A Ride into Morning
- First edition
- Author: Ann Rinaldi
- Language: English
- Series: Great Episodes
- Genre: Historical
- Publisher: Harcourt Books
- Publication date: 1991
- Publication place: United States
- Media type: Print (paperback)
- Pages: 368 pp
- ISBN: 0-15-204683-6
- OCLC: 50417272
- LC Class: PZ7.R459 Ri 2003
- Followed by: A Break with Charity

= A Ride into Morning =

1991 novel by Ann Rinaldi

A Ride into Morning is a historical novel by Ann Rinaldi about the legend surrounding Tempe Wick, one of America's most famous heroines. It is part of the Great Episodes series. It is told in first-person narration.

==Summary==

In the midst of the American Revolution, fourteen-year-old Mary Cooper moves in with her twenty-two-year-old cousin, Tempe Wick, and Tempe's elderly mother, Mary Wick, after Mary's Tory family discovered that she was participating in the Patriot cause. Her brother, Abraham is also a Patriot soldier. Mary's cousin lives near where the American soldiers have camped for the winter. Two of Mary's young friends, David Hamilton Morris and Jeremiah Levering, are stationed here too. Mary has fallen in love with General Anthony Wayne.

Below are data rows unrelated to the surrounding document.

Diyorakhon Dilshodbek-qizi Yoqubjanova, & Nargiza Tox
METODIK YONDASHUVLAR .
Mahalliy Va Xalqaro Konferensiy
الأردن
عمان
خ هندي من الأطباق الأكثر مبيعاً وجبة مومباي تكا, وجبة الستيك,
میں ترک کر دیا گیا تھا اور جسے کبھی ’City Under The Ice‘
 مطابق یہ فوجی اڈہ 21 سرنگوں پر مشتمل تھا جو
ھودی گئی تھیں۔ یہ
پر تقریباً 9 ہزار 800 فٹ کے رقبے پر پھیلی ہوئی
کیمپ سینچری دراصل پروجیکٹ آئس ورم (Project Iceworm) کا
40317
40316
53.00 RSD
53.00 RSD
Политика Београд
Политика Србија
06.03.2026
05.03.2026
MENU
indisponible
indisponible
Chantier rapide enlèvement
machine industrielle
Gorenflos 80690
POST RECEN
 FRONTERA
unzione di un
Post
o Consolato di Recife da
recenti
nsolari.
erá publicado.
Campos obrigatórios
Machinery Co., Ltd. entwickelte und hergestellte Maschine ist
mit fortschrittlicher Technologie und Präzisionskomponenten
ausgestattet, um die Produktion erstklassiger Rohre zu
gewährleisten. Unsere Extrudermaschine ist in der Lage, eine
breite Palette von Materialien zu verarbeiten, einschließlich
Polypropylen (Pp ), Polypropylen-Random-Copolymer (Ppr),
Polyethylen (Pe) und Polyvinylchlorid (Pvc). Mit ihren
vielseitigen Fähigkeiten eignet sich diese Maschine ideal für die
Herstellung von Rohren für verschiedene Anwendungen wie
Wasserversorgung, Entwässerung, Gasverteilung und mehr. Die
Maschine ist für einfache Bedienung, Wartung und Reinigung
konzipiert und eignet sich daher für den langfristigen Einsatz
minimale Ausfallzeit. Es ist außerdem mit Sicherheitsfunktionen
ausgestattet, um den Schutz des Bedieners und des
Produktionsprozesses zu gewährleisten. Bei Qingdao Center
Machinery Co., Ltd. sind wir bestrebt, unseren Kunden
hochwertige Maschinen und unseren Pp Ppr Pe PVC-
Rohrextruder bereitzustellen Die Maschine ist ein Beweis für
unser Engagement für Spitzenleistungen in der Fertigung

The Patriot soldiers and all those who live on farms near the magazine are now facing an incredibly cold winter. A mutiny is imminent. Tempe befriends Billy Bowzar, a Patriot soldier and probably leader of the mutiny. Tempe lends Bowzar her beloved white horse. Mary learns of Bowzar's plans and discovers that Tempe is growing hesitant as well. The cousins stop fighting so they can keep Aunt Mary safe, a plan that involves keeping Tempe's horse, Colonel, in the house overnight.